Students with Speech Impairments
You may work with some students who appear shy and withdrawn when you call on them in class or attempt to engage them in conversation outside of the classroom. They may use single words or short phrases when communicating verbally or delay in responding, as they seem to struggle in finding the correct words. Some students have difficulty coming to the point or staying on the topic in their oral communication, even though they appear to understand the information being discussed or communicate effectively in writing.
These observable traits may be signs that the student has a speech impairment that he or she was born with or that has resulted from illness or injury. The condition may also be part of another disability. In any case, the college student with a speech impairment may be reluctant to talk with you about such difficulties because he or she feels frustrated expressing thoughts orally. Unless it has been recently acquired, the student will may have received some speech therapy.
Types of Speech Conditions
Impairments include: problems with the way words are pronounced (omitting, distorting or substituting sounds in the words spoken); voice quality (volume, pitch, tonal quality, or chronic hoarseness); rate of speech (long pauses while searching for the right word, stuttering, speaking too quickly or too slowly, or stopping and starting of speech with the use of filler words, i.e., um, er, uh); esophageal speech (resulting from a laryngectomy). Occasionally distorted movements and facial expressions may accompany these conditions.
Many students with speech impairments will be hesitant about participating in activities that require speaking. Even if the student has adjusted well to a speech impairment, new situations may aggravate old anxieties. Therefore, if making oral reports, reading aloud in class, or responding to tests orally is a part of, but not an essential component of your course, you may wish to discuss alternatives with the student. Please keep in mind that speaking in front of a group can be an agonizing experience for any student, whether or not they have a speech impairment.
Interacting with the Student
It is important to encourage the student with a speech impairment to express him or herself and to allow time for the student to organize thoughts and formulate responses before speaking.

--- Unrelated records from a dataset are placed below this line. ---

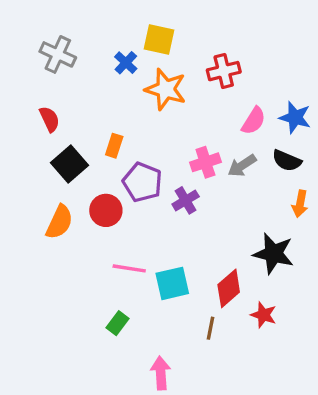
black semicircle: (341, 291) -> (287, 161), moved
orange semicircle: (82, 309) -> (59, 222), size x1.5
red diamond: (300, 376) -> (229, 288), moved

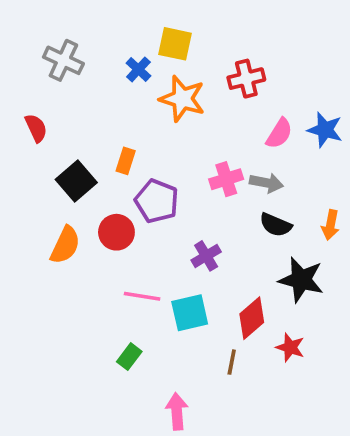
red semicircle: (49, 119) -> (36, 128), moved
black semicircle: (287, 161) -> (276, 225), moved
gray arrow: (242, 166) -> (266, 183), turned -136
purple cross: (186, 200) -> (206, 256), moved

Make a point of concentrating on the content of what the student says rather than on the format, and keep in mind that regardless of the type of communication the student is always an equal intellectual participant in the class. It is also beneficial to resist the temptation to complete words and phrases for the speech-impaired student. By patiently accepting and responding to all attempts at communication, the professor can set the mood that aids a student’s effective self expression in class and encourages appropriate reactions from other students.
Persons, who cannot speak and who are otherwise physically disabled so that they cannot sign, write, or type, may use a variety of communication aids. Some individuals may use sophisticated electronic "speaking" machines, activated by punching a keyboard with a head pointer or mouth wand (both assistive devices that allow individuals to perform tasks that would ordinarily be performed by hand or finger movement). Others may rely on a spelling board that consists of a layout of the alphabet and a few common words and phrases ("yes" or "no") to which a speech impaired person points and an assistant may speak out loud. Individuals with speech impairments may use devices that provide a "ticker tape" printout or display the message on a calculator-like screen across which the characters move. With less portable devices, the message may be displayed on a TV screen. Most frequently, these students need respect, patience, quiet encouragement, and an opportunity to develop self-confidence in an unfamiliar group.

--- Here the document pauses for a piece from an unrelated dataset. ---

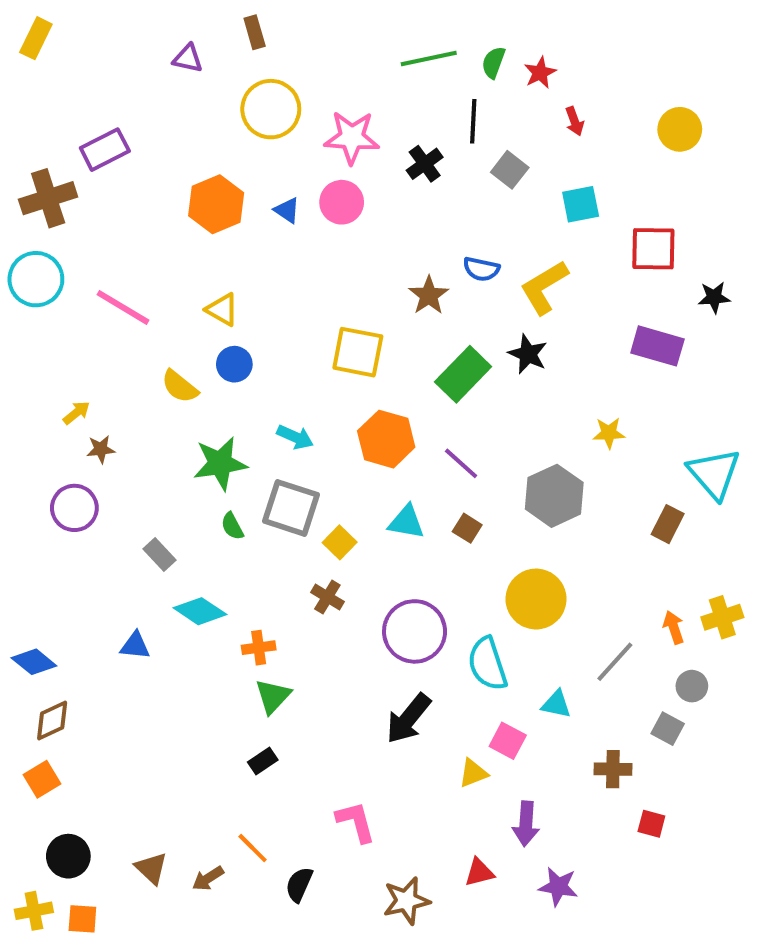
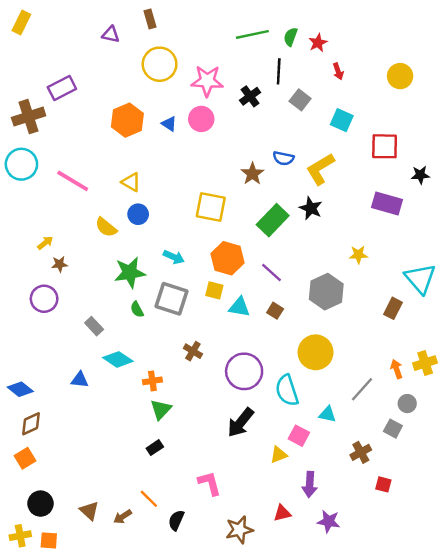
cyan square: (581, 204) -> (342, 120), turned 35
yellow square: (340, 542) -> (214, 290), moved, turned -30
brown cross: (613, 769) -> (361, 452), turned -30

Accommodations May Include
Oral presentations may be a concern for students with speech impairments and their instructors. It is recommended that instructors openly discuss these concerns with the student and come up with adjustments to oral assignments, if needed. Listed below are several possibilities for alterations.
- Modifications of oral assignments by allowing one-to-one presentations (between you and the student) or the use of a computer with a voice synthesizer.
- Allowing substitutions for oral class reports, where the oral report is not fundamental to the class.